» THE PROBLEM: Locate the string "page" in the records below. Copy every line where it occurs.

[Stored data]
____

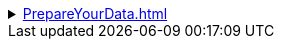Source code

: .xref:PrepareYourData.adoc[]
[%collapsible]
====
* xref:NeedDataModel.adoc[]
* xref:page$CreateNewWorksheet.adoc[]
* xref:page$UploadData.adoc[]
* xref:EnterData.adoc[]
* xref:QueryData.adoc[]
====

____

» SOLUTION TO THIS TASK:
* xref:page$CreateNewWorksheet.adoc[]
* xref:page$UploadData.adoc[]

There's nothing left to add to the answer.